Forse però – fantasticava Elias nei momenti dolcemente sbiaditi delle sue giornate – l’uomo nero era soltanto un’idea che, quando Wimbledon s’immedesimava completamente nel suo Nord d’appartenenza, avrebbe potuto materializzarsi da un momento all’altro tra le sue strade ordinate, serpeggianti di nebbia e ancora semivuote, nelle vesti di un sorridente stregone animista africano, con due incisivi d’oro e tutti gli altri denti bianchissimi, come d’avorio, avvolto in un mantello nero e con un lungo cilindro sulla testa, non molto distante dall’idea che ai tempi dei delitti di Whitechapel i disegnatori da gazzetta si fecero di Jack lo Squartatore.
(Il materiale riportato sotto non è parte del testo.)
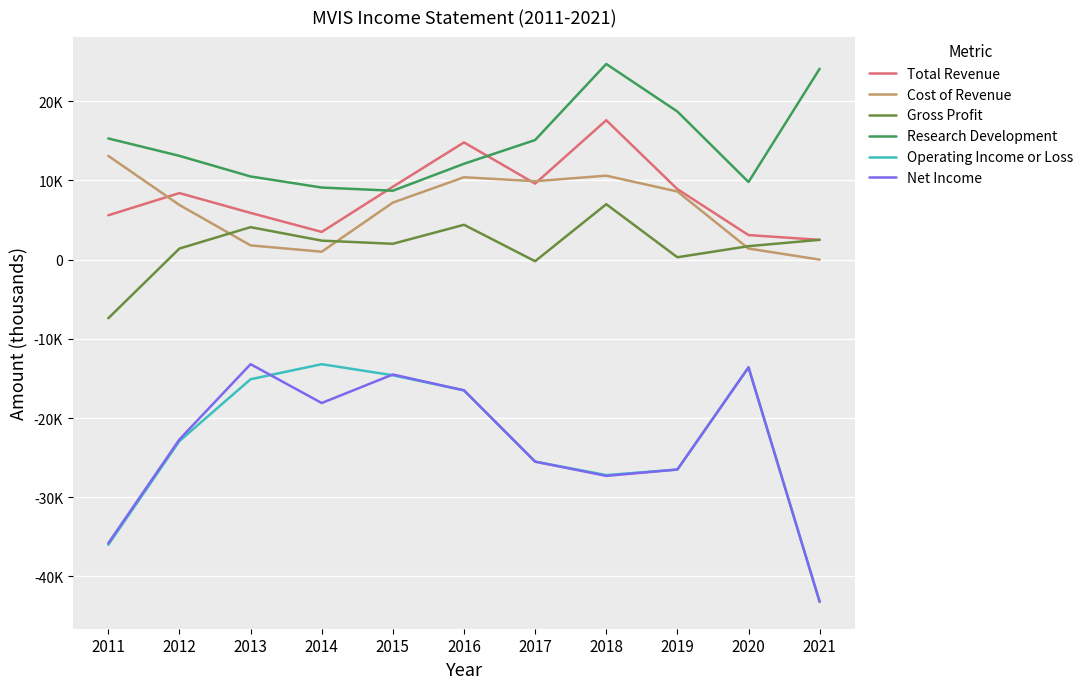

Rank the series at 2019 from lowest to highest value.

Operating Income or Loss, Net Income, Gross Profit, Cost of Revenue, Total Revenue, Research Development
Avrebbe potuto aggirarsi per le vie del sobborgo lasciando sul selciato passi macchiati di umidità tipicamente britannica. Come un metronomo dimenticato, la punta del suo bastone da passeggio, sormontato dal calco della testa rimpicciolita di un antico nemico, avrebbe picchiato così senza indolenza né amarezza lungo un cammino assolutamente presunto. Perché non si poteva escludere che all’uomo nero non restasse poi molto tempo da vivere e che egli temesse di non averne a disposizione abbastanza per tutta la nostalgia che ancora gli rimaneva per scrivere l’indice giusto della biografia delle sue imprese ingiustamente considerate criminali.